━━━━━ Records
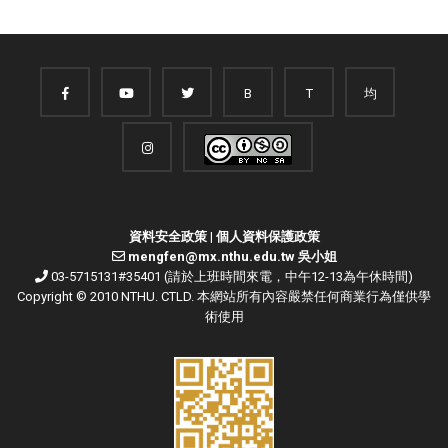
B
T
均
資料安全政策
|
個人資料保護政策
mengfen@mx.nthu.edu.tw 吳小姐
03-5715131#35401 (請於上班時間來電，中午12-13為午休時間)
Copyright © 2010 NTHU. CTLD. 本網站所有內容嚴禁任何商業行為僅供學
術使用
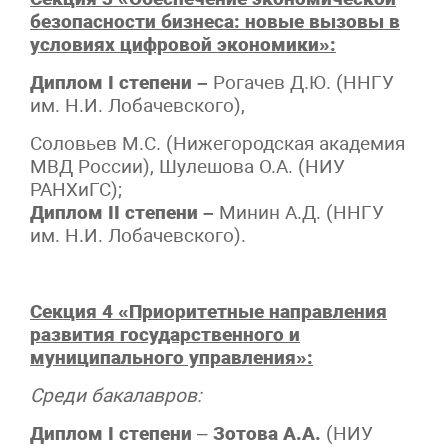
безопасности бизнеса: новые вызовы в
условиях цифровой экономики»:
Диплом I степени –
Рогачев Д.Ю. (ННГУ
им. Н.И. Лобачевского),
Соловьев М.С. (Нижегородская академия
МВД России), Шулешова О.А. (НИУ
РАНХиГС);
Диплом II степени –
Минин А.Д. (ННГУ
им. Н.И. Лобачевского).
Секция 4 «Приоритетные направления
развития государственного и
муниципального управления»:
Среди бакалавров:
Диплом I степени
–
Зотова А.А.
(НИУ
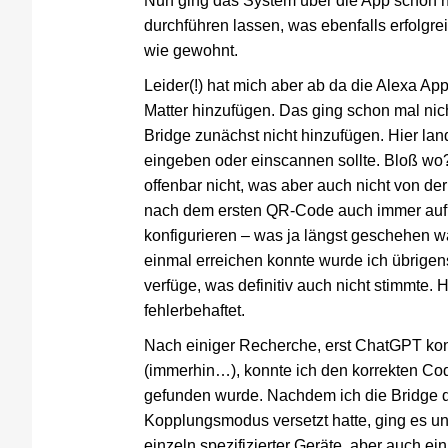
Nun ging das System über die App schon no
durchführen lassen, was ebenfalls erfolgr
wie gewohnt.
Leider(!) hat mich aber ab da die Alexa Ap
Matter hinzufügen. Das ging schon mal nic
Bridge zunächst nicht hinzufügen. Hier lan
eingeben oder einscannen sollte. Bloß wo
offenbar nicht, was aber auch nicht von d
nach dem ersten QR-Code auch immer auf,
konfigurieren – was ja längst geschehen wa
einmal erreichen konnte wurde ich übrige
verfüge, was definitiv auch nicht stimmte. 
fehlerbehaftet.
Nach einiger Recherche, erst ChatGPT konn
(immerhin…), konnte ich den korrekten Co
gefunden wurde. Nachdem ich die Bridge d
Kopplungsmodus versetzt hatte, ging es un
einzeln spezifizierter Geräte, aber auch ei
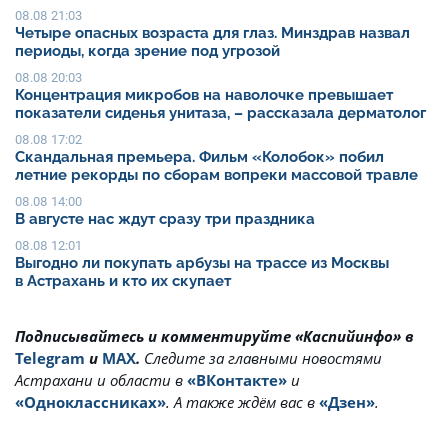
08.08 21:03
Четыре опасных возраста для глаз. Минздрав назвал
периоды, когда зрение под угрозой
08.08 20:03
Концентрация микробов на наволочке превышает
показатели сиденья унитаза, – рассказала дерматолог
08.08 17:02
Скандальная премьера. Фильм «Колобок» побил
летние рекорды по сборам вопреки массовой травле
08.08 14:00
В августе нас ждут сразу три праздника
08.08 12:01
Выгодно ли покупать арбузы на трассе из Москвы
в Астрахань и кто их скупает
Подписывайтесь и комментируйте «Каспийинфо» в
Telegram
и
MAX
.
Cледите за главными новостями
Астрахани и области в
«ВКонтакте»
и
«Одноклассниках»
. А также ждём вас в
«Дзен»
.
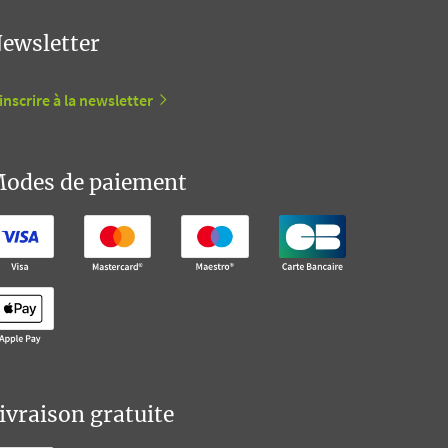
ewsletter
inscrire à la newsletter
odes de paiement
ivraison gratuite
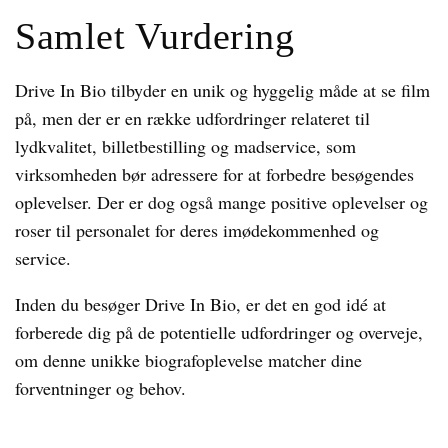
Samlet Vurdering
Drive In Bio tilbyder en unik og hyggelig måde at se film
på, men der er en række udfordringer relateret til
lydkvalitet, billetbestilling og madservice, som
virksomheden bør adressere for at forbedre besøgendes
oplevelser. Der er dog også mange positive oplevelser og
roser til personalet for deres imødekommenhed og
service.
Inden du besøger Drive In Bio, er det en god idé at
forberede dig på de potentielle udfordringer og overveje,
om denne unikke biografoplevelse matcher dine
forventninger og behov.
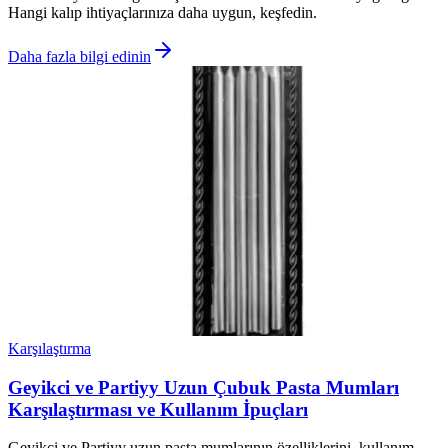
Hangi kalıp ihtiyaçlarınıza daha uygun, keşfedin.
Daha fazla bilgi edinin
Karşılaştırma
Geyikci ve Partiyy Uzun Çubuk Pasta Mumları
Karşılaştırması ve Kullanım İpuçları
Geyikci ve Partiyy uzun pasta mumlarının özelliklerini, kullanım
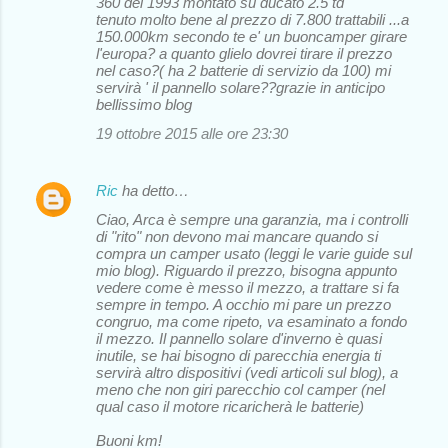
360 del 1993 montato su ducato 2.5 td
tenuto molto bene al prezzo di 7.800 trattabili ...a
150.000km secondo te e' un buoncamper girare
l'europa? a quanto glielo dovrei tirare il prezzo
nel caso?( ha 2 batterie di servizio da 100) mi
servirà ' il pannello solare??grazie in anticipo
bellissimo blog
19 ottobre 2015 alle ore 23:30
Ric
ha detto…
Ciao, Arca è sempre una garanzia, ma i controlli
di "rito" non devono mai mancare quando si
compra un camper usato (leggi le varie guide sul
mio blog). Riguardo il prezzo, bisogna appunto
vedere come è messo il mezzo, a trattare si fa
sempre in tempo. A occhio mi pare un prezzo
congruo, ma come ripeto, va esaminato a fondo
il mezzo. Il pannello solare d'inverno è quasi
inutile, se hai bisogno di parecchia energia ti
servirà altro dispositivi (vedi articoli sul blog), a
meno che non giri parecchio col camper (nel
qual caso il motore ricaricherà le batterie)
Buoni km!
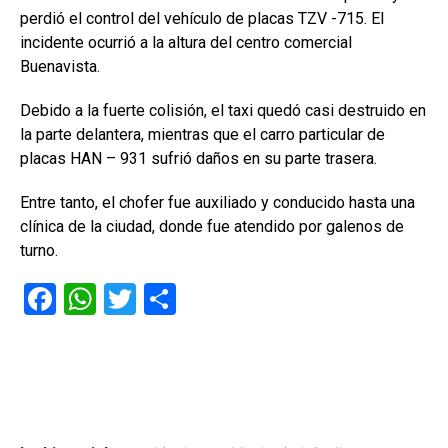
perdió el control del vehículo de placas TZV -715. El
incidente ocurrió a la altura del centro comercial
Buenavista.
Debido a la fuerte colisión, el taxi quedó casi destruido en
la parte delantera, mientras que el carro particular de
placas HAN – 931 sufrió daños en su parte trasera.
Entre tanto, el chofer fue auxiliado y conducido hasta una
clínica de la ciudad, donde fue atendido por galenos de
turno.
F
W
T
C
a
h
wi
o
ce
at
tt
m
b
s
er
p
o
A
ar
━━━━━━━━━━
__Directive__. Format every line of text in the listing as a numbered list, skipping blank lines and leaving out the pictures.

__Solution below__.
1. B
2. T
3. 均
4. 資料安全政策
5. |
6. 個人資料保護政策
7. mengfen@mx.nthu.edu.tw 吳小姐
8. 03-5715131#35401 (請於上班時間來電，中午12-13為午休時間)
9. Copyright © 2010 NTHU. CTLD. 本網站所有內容嚴禁任何商業行為僅供學
10. 術使用
11. безопасности бизнеса: новые вызовы в
12. условиях цифровой экономики»:
13. Диплом I степени –
14. Рогачев Д.Ю. (ННГУ
15. им. Н.И. Лобачевского),
16. Соловьев М.С. (Нижегородская академия
17. МВД России), Шулешова О.А. (НИУ
18. РАНХиГС);
19. Диплом II степени –
20. Минин А.Д. (ННГУ
21. им. Н.И. Лобачевского).
22. Секция 4 «Приоритетные направления
23. развития государственного и
24. муниципального управления»:
25. Среди бакалавров:
26. Диплом I степени
27. –
28. Зотова А.А.
29. (НИУ
30. Nun ging das System über die App schon no
31. durchführen lassen, was ebenfalls erfolgr
32. wie gewohnt.
33. Leider(!) hat mich aber ab da die Alexa Ap
34. Matter hinzufügen. Das ging schon mal nic
35. Bridge zunächst nicht hinzufügen. Hier lan
36. eingeben oder einscannen sollte. Bloß wo
37. offenbar nicht, was aber auch nicht von d
38. nach dem ersten QR-Code auch immer auf,
39. konfigurieren – was ja längst geschehen wa
40. einmal erreichen konnte wurde ich übrige
41. verfüge, was definitiv auch nicht stimmte. 
42. fehlerbehaftet.
43. Nach einiger Recherche, erst ChatGPT konn
44. (immerhin…), konnte ich den korrekten Co
45. gefunden wurde. Nachdem ich die Bridge d
46. Kopplungsmodus versetzt hatte, ging es un
47. einzeln spezifizierter Geräte, aber auch ei
48. 08.08 21:03
49. Четыре опасных возраста для глаз. Минздрав назвал
50. периоды, когда зрение под угрозой
51. 08.08 20:03
52. Концентрация микробов на наволочке превышает
53. показатели сиденья унитаза, – рассказала дерматолог
54. 08.08 17:02
55. Скандальная премьера. Фильм «Колобок» побил
56. летние рекорды по сборам вопреки массовой травле
57. 08.08 14:00
58. В августе нас ждут сразу три праздника
59. 08.08 12:01
60. Выгодно ли покупать арбузы на трассе из Москвы
61. в Астрахань и кто их скупает
62. Подписывайтесь и комментируйте «Каспийинфо» в
63. Telegram
64. и
65. MAX
66. .
67. Cледите за главными новостями
68. Астрахани и области в
69. «ВКонтакте»
70. и
71. «Одноклассниках»
72. . А также ждём вас в
73. «Дзен»
74. .
75. ewsletter
76. inscrire à la newsletter
77. odes de paiement
78. ivraison gratuite
79. Samlet Vurdering
80. Drive In Bio tilbyder en unik og hyggelig måde at se film
81. på, men der er en række udfordringer relateret til
82. lydkvalitet, billetbestilling og madservice, som
83. virksomheden bør adressere for at forbedre besøgendes
84. oplevelser. Der er dog også mange positive oplevelser og
85. roser til personalet for deres imødekommenhed og
86. service.
87. Inden du besøger Drive In Bio, er det en god idé at
88. forberede dig på de potentielle udfordringer og overveje,
89. om denne unikke biografoplevelse matcher dine
90. forventninger og behov.
91. Hangi kalıp ihtiyaçlarınıza daha uygun, keşfedin.
92. Daha fazla bilgi edinin
93. Karşılaştırma
94. Geyikci ve Partiyy Uzun Çubuk Pasta Mumları
95. Karşılaştırması ve Kullanım İpuçları
96. Geyikci ve Partiyy uzun pasta mumlarının özelliklerini, kullanım
97. 360 del 1993 montato su ducato 2.5 td
98. tenuto molto bene al prezzo di 7.800 trattabili ...a
99. 150.000km secondo te e' un buoncamper girare
100. l'europa? a quanto glielo dovrei tirare il prezzo
101. nel caso?( ha 2 batterie di servizio da 100) mi
102. servirà ' il pannello solare??grazie in anticipo
103. bellissimo blog
104. 19 ottobre 2015 alle ore 23:30
105. Ric
106. ha detto…
107. Ciao, Arca è sempre una garanzia, ma i controlli
108. di "rito" non devono mai mancare quando si
109. compra un camper usato (leggi le varie guide sul
110. mio blog). Riguardo il prezzo, bisogna appunto
111. vedere come è messo il mezzo, a trattare si fa
112. sempre in tempo. A occhio mi pare un prezzo
113. congruo, ma come ripeto, va esaminato a fondo
114. il mezzo. Il pannello solare d'inverno è quasi
115. inutile, se hai bisogno di parecchia energia ti
116. servirà altro dispositivi (vedi articoli sul blog), a
117. meno che non giri parecchio col camper (nel
118. qual caso il motore ricaricherà le batterie)
119. Buoni km!
120. perdió el control del vehículo de placas TZV -715. El
121. incidente ocurrió a la altura del centro comercial
122. Buenavista.
123. Debido a la fuerte colisión, el taxi quedó casi destruido en
124. la parte delantera, mientras que el carro particular de
125. placas HAN – 931 sufrió daños en su parte trasera.
126. Entre tanto, el chofer fue auxiliado y conducido hasta una
127. clínica de la ciudad, donde fue atendido por galenos de
128. turno.
129. F
130. W
131. T
132. C
133. a
134. h
135. wi
136. o
137. ce
138. at
139. tt
140. m
141. b
142. s
143. er
144. p
145. o
146. A
147. ar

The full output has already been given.